What about medical diagnosis? We are now seeing results in the literature of some models outperforming human experts on certain classification tasks. Results like these will continue to grow. There will probably come a day when certain medical diagnosis are left entirely to machine learning, when they are demonstrably superior to their human equivalents. However, these "better than human" results are often marginal improvements. If a doctor emerged into the public eye stating that they've spend 80 hours per week for the last 10 years focused exclusively on studying one very specific diagnosis, and that their accuracy exceeds all their peers by a marginal amount, I would not be immediately skeptical of this claim. Thus, many medical imaging breakthroughs pass this heuristic, paving the way for plausibility and further testing.

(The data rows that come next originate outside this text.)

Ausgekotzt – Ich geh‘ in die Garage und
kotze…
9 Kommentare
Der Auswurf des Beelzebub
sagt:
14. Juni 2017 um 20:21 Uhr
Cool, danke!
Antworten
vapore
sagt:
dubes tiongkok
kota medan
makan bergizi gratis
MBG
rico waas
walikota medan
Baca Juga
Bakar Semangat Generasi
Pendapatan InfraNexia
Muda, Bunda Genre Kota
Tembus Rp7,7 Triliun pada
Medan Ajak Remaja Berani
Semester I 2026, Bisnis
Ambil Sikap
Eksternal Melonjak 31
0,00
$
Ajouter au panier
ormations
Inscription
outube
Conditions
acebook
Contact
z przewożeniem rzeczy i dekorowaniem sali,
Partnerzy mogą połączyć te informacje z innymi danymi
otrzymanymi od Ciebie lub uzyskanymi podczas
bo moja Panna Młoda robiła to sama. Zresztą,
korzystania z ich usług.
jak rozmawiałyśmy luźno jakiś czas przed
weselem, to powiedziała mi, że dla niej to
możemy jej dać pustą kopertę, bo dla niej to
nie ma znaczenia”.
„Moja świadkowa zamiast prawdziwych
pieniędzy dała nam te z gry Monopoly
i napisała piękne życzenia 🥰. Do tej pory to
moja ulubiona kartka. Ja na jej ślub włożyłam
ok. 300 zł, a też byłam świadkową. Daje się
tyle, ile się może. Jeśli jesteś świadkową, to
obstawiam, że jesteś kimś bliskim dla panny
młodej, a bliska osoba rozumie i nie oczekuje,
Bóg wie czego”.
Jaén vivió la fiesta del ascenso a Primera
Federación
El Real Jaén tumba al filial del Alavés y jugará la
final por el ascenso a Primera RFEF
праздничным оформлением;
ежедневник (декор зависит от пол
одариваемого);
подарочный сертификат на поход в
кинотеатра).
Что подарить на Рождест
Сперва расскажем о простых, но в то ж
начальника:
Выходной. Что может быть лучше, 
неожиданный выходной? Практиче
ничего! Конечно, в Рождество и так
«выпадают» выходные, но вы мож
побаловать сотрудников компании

Now to our last heuristic - is it reasonable to think the training dataset has enough information to enable the model to achieve the stated results? This is, of course, a case by case consideration. Correctly classifying a skin condition with 99.99999% accuracy does not seem unachievable. Correctly classifying the remaining lifespan of a patient with this accuracy is patently absurd regardless of the amount of data collected on their medical history. A wide gradient of possibilities exists in between.

As you hear claims of impressive machine learning models, I'd be curious to hear if you find my heuristics useful in your analysis.